For Asia Pacific, the delta variant has delayed rather than derailed a stronger economic rebound, causing shallower post-COVID forecast growth but spread over a longer period. As growth in North America and Europe moderates in 2022, the situation in Asia Pacific is more robust with more sustained growth over the entire year ahead. Accordingly, Asia Pacific is forecast to return to world leading growth in the second half of the year, which is maintained into 2023, while growth in the other two major regions normalises.
India is forecast to lead the pack in 2022 with GDP growth averaging over 9% for the year, largely due to restrictions being lifted and a resultant leap in domestic consumption and production. Similarly, Singapore, Japan and South Korea are all forecast to experience above average growth in 2022 driven by strong demand for exports. Australia is also in this ‘above average’ growth group in 2022, with strong rebound growth forecast after prolonged lockdowns in New South Wales and Victoria were lifted in late-2021.

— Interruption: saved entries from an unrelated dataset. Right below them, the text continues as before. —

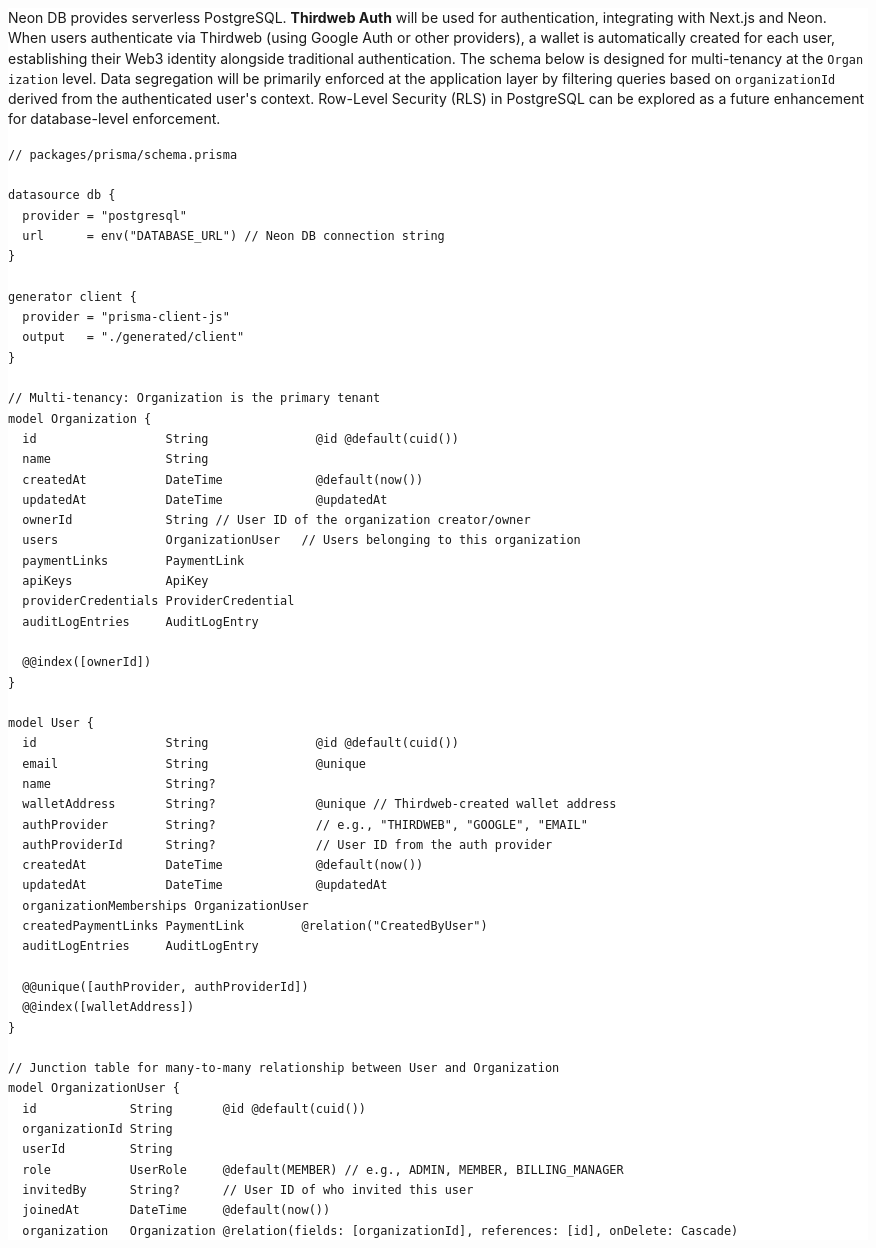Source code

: Neon DB provides serverless PostgreSQL. **Thirdweb Auth** will be used for authentication, integrating with Next.js and Neon. When users authenticate via Thirdweb (using Google Auth or other providers), a wallet is automatically created for each user, establishing their Web3 identity alongside traditional authentication. The schema below is designed for multi-tenancy at the `Organization` level. Data segregation will be primarily enforced at the application layer by filtering queries based on `organizationId` derived from the authenticated user's context. Row-Level Security (RLS) in PostgreSQL can be explored as a future enhancement for database-level enforcement.

```prisma
// packages/prisma/schema.prisma

datasource db {
  provider = "postgresql"
  url      = env("DATABASE_URL") // Neon DB connection string
}

generator client {
  provider = "prisma-client-js"
  output   = "./generated/client"
}

// Multi-tenancy: Organization is the primary tenant
model Organization {
  id                  String               @id @default(cuid())
  name                String
  createdAt           DateTime             @default(now())
  updatedAt           DateTime             @updatedAt
  ownerId             String // User ID of the organization creator/owner
  users               OrganizationUser   // Users belonging to this organization
  paymentLinks        PaymentLink
  apiKeys             ApiKey
  providerCredentials ProviderCredential
  auditLogEntries     AuditLogEntry

  @@index([ownerId])
}

model User {
  id                  String               @id @default(cuid())
  email               String               @unique
  name                String?
  walletAddress       String?              @unique // Thirdweb-created wallet address
  authProvider        String?              // e.g., "THIRDWEB", "GOOGLE", "EMAIL"
  authProviderId      String?              // User ID from the auth provider
  createdAt           DateTime             @default(now())
  updatedAt           DateTime             @updatedAt
  organizationMemberships OrganizationUser
  createdPaymentLinks PaymentLink        @relation("CreatedByUser")
  auditLogEntries     AuditLogEntry

  @@unique([authProvider, authProviderId])
  @@index([walletAddress])
}

// Junction table for many-to-many relationship between User and Organization
model OrganizationUser {
  id             String       @id @default(cuid())
  organizationId String
  userId         String
  role           UserRole     @default(MEMBER) // e.g., ADMIN, MEMBER, BILLING_MANAGER
  invitedBy      String?      // User ID of who invited this user
  joinedAt       DateTime     @default(now())
  organization   Organization @relation(fields: [organizationId], references: [id], onDelete: Cascade)
```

Amongst this growth, there is expectation that the war for talent will intensify as evidence from a global study shows that 41% of the workforce is considering changing jobs within the next 12 months - in the so called “Great Resignation”. While this originated in the U.S, it is now sweeping through parts Asia Pacific, especially in Australia and Singapore which are both beginning to experience some of the effects.
Labour markets are forecast to tighten across the region, with most registering unemployment rates below 5%. The key message here is that corporate occupiers should prioritise talent retention and attraction in the immediate term as well as enhancing productivity through investment in technology and real estate.
Real estate is at the heart of talent attraction and retention, with strong talent prioritising companies that offer dynamic workplaces in a sustainable way. Countries that are particularly reliant on immigration to boost labour pools, such as Singapore and Australia, are more exposed to labour shortages, and will therefore need to lead the charge on workplace design and sustainability.